And the UK merchant said that "in any case we are now seeing offers of high quality wheats from the most unexpected places – both Sweden and Finland have surpluses which are being offered onto the export market".

The good news for feed wheat is that at least here EU values are competitive with Ukrainian ones, which are usually seen as price leaders, although less so since the country implemented export duties which it is reluctant to shift for now.

Indeed, Ukraine export data showed grain exports for July and August, the first two months of 2011-12, at 1.8m tonnes, down 22% year on year. (That said, this does imply quite some pick-up from the especially dismal July.)

London feed wheat fell 1.6% to £170.20 a tonne for November delivery, while Paris milling wheat for November ended down 0.7% at E206.75 a tonne.

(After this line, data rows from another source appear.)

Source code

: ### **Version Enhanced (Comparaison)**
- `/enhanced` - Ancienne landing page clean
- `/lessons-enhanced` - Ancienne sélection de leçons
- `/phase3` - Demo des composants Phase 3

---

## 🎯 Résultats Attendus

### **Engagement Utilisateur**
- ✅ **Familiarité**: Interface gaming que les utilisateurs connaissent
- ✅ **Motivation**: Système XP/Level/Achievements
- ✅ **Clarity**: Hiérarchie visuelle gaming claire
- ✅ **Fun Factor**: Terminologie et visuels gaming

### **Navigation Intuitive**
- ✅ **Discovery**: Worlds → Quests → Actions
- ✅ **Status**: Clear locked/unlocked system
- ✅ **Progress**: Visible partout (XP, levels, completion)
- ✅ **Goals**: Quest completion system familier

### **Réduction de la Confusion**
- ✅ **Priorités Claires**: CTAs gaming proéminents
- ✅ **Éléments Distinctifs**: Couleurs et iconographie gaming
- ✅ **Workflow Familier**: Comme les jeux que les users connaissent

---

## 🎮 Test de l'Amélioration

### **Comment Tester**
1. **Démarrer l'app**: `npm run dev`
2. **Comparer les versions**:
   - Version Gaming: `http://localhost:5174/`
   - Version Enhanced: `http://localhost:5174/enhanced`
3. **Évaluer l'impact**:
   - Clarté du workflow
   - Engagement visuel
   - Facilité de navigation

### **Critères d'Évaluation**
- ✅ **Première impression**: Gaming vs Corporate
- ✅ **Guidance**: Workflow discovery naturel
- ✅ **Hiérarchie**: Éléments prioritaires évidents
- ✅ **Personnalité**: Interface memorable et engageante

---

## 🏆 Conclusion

Also in Paris, rapeseed for November fell a modest 0.9% to E437.50 a tonne, supported by limited weekend rains for the US crop of soybeans, the rival oilseed.

‘Very helpful climatic conditions’

Among soft commodities, London white sugar failed to move too far from Friday’s levels without a signal from New York raw sugar, and moved largely in line with the currency.

October white’s finished down 0.4% at $750.80 a tonne.

However, robusta coffee, which has looser ties to New York arabica beans, proved more bold tumbling 3.6% to £2,194 a tonne for London’s November contract, sapped by growing pressure from Vietnam’s forthcoming harvest.

ABN Amro last week highlighted the potential for the Vietnam, the biggest robusta producer, to lift its output by 1.5m bags to 21.5m bags in 2011-12.

"The coming crop is expected to have benefited from very helpful climatic conditions as well as farmers’ improved financial standing following consistently good prices," the bank said, in a report produced in conjunction with VM Group.